“In case you haven’t guessed, this is not a love story – at least not one where anyone gets what they want.”
Writer-director Alice Wu establishes that The Half if It is not your textbook YA rom-com in the very beginning through a bittersweet commentary by the film’s awkward yet intelligent protagonist, Ellie Chu. What on the surface seems like yet another chick flick with the overused trope of a love triangle transforms into what might as well be the most literary tragicomedy of our times a few minutes into the film. Wu gathers all the elements of an everyday young adult story and scatters them on-screen in the most unique yet universal way.
In her queer adaptation of the French play Cyrano de Bergerac, Wu tells the story of a Chinese-American queer teenager, a jock with a heart of gold, a new girl who finds herself strangely misplaced at the top of the social ladder, and – most importantly – friendship. This brings us to the key characters. With the introduction of each one, Wu establishes a stereotype and then shatters it spectacularly moments later.
Ellie Chu, at first glance, is shy, nerdy and a victim of bullying, before you watch on and realise that the girl makes a fortune writing essays for her whole class. This, right here, is a real hustler. One of the things I admire about Ellie’s character is how her sexual orientation is never specifically defined throughout the story. There’s no ceremonial ‘coming out’ either. Wu doesn’t reduce Ellie to just her sexuality. The sheer simplicity with which she deals with a queer protagonist goes on to show how there’s so much more to people than whom they’re attracted to.
Aster Flores’s first appearance paints a picture right out of any other high school drama. She is new, she is gorgeous, she’s dating the most popular boy: three things that make you visualise someone perched at the very top of the pedestal. As the story progresses, however, the façade gradually starts to disintegrate, revealing a character that’s extremely flawed and confused. Amazingly enough, these are the traits that make Ellie fall for her harder.

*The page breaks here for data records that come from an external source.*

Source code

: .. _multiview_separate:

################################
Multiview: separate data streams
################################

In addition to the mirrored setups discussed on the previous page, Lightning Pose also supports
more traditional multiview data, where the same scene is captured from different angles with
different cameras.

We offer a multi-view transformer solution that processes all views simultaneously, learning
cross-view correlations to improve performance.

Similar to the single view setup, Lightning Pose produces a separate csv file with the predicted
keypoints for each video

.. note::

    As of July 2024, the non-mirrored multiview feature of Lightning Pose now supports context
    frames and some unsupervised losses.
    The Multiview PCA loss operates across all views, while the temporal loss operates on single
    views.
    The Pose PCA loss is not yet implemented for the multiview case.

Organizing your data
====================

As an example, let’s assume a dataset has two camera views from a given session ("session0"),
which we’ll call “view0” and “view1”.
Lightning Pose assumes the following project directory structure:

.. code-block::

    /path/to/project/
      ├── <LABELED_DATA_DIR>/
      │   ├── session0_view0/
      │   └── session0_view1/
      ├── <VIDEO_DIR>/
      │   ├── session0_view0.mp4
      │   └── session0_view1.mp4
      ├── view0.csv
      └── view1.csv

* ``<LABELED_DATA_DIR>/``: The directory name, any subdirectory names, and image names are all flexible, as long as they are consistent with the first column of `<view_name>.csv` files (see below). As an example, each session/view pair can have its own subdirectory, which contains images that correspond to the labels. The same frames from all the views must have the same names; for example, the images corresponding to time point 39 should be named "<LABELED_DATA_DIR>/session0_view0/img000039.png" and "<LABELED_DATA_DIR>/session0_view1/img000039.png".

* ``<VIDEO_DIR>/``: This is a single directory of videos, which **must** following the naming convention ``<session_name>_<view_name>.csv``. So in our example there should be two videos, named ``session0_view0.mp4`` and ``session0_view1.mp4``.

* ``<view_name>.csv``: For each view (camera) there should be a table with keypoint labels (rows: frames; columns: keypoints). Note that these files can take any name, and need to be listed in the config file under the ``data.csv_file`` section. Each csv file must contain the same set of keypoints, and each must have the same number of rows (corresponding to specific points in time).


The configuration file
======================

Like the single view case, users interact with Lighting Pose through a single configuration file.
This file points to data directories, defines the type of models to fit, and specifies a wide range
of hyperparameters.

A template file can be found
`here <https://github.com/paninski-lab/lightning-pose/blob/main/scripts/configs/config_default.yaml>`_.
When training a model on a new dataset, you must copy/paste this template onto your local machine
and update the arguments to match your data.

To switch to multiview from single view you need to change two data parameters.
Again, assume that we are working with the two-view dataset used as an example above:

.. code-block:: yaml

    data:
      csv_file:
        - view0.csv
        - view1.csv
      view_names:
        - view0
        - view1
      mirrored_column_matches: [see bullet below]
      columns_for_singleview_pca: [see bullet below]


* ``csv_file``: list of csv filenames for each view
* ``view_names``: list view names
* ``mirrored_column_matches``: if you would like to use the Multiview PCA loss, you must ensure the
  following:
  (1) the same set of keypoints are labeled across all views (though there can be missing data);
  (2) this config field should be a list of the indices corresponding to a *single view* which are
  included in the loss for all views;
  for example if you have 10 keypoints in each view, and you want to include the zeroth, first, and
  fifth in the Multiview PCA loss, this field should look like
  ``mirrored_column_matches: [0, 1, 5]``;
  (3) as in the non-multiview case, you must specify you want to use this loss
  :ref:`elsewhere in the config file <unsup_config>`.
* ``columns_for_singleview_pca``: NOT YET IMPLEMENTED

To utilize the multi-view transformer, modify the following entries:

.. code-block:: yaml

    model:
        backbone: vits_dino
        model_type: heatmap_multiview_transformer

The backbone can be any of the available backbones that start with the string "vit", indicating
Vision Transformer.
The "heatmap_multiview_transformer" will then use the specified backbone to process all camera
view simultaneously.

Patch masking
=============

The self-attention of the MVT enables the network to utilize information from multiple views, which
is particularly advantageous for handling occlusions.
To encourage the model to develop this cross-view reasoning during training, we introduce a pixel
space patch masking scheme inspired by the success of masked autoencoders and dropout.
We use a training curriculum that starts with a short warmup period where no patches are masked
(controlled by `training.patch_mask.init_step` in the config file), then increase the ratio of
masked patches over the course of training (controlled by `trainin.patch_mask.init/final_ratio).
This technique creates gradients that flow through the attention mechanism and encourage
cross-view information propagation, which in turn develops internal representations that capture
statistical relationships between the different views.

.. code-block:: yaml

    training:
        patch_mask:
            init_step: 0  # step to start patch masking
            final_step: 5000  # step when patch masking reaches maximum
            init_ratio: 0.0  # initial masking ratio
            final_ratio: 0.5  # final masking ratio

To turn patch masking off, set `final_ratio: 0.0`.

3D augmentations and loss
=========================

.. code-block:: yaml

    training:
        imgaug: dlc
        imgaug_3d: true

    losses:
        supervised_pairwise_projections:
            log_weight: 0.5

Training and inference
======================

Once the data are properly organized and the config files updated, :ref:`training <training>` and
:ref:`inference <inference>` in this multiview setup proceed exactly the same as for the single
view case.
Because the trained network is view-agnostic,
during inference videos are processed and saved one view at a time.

Paul Munsky’s first impression is that of an airheaded jock. However, I’d go so far as to say that with Paul, Wu not only breaks the prejudices that exist around hypermasculine characters but also brings forth the most accurate portrayal of a true ally. While Ellie and Aster undoubtedly undergo a beautiful journey of self-discovery, it’s Paul’s arc that shows the most amount of character development.
The Half of It has managed to become one of my comfort films in a very short span of time. Maybe it’s because of how real and relatable it is or maybe because every time I watch it, I notice something new that makes the whole narrative a tad more bittersweet.
While the three primary characters are extremely fleshed out, Wu doesn’t stop there. From the witty English teacher with a dry sense of humour to Ellie’s immigrant dad still mourning the loss of his late wife, Wu gives such significance to all her characters that you can’t help but feel for them.
The whole premise of the film is full of ache and longing. The setting is that of the fictional small town of Squahamish, which seems secluded to outsiders but is probably suffocating to its inhabitants. Wu has cleverly scattered classic quotes and film snippets throughout the story, using them as quirky tools of foreshadowing (they use a clip from Ek Villain at one point and I’m still not over it). Overall, the film revels in its love for literature and language, be it through Ellie and Aster’s secret exchanges, Ellie’s monologues or the pop culture references. The Half of It has to be the most quotable film I’ve seen lately. It’s as if all the characters in it are trying their best to define what love is and somehow, none of them is wrong.
Alice Wu, who herself is Chinese-American and queer, spent five years working on this story and it shows in every frame, every sentence, every indie song in the background. Through this linear yet effective plot, Wu deals with the issues of immigration, surviving as a person of colour in the Western world, sexuality and how fluid it is, and how there’s more to teenagers/young adults than raging hormones, alcohol and partying. The Half of It is a classic example of how authentic a film can be when the creator comes from the community it aims to represent. Despite having characters with very specific demographic traits, Wu does justice to the narrative by ensuring that they connect with the audience through emotions that are largely universal.
On a more personal note and as a young woman trying to make it on my own, I fell in love with the film the very first time I watched it. At the risk of sounding extremely cheesy, if I had to describe it, I’d say it reminds me of having a late night cup of hot chocolate and the final cigarette of the day by a window of my matchbox apartment, as Bombay rains drown out the loud self-doubt, and everyone celebrates being alone together just for that little while. While the promotional poster describes the film as ‘a different kind of love story’, I politely disagree. Ellie Chu is right: this is not a love story, especially not one where anyone gets what they want. It is, however, a story about friendship and reaching out anyway – one in which everyone does get what they need, even if they may not realise it right away.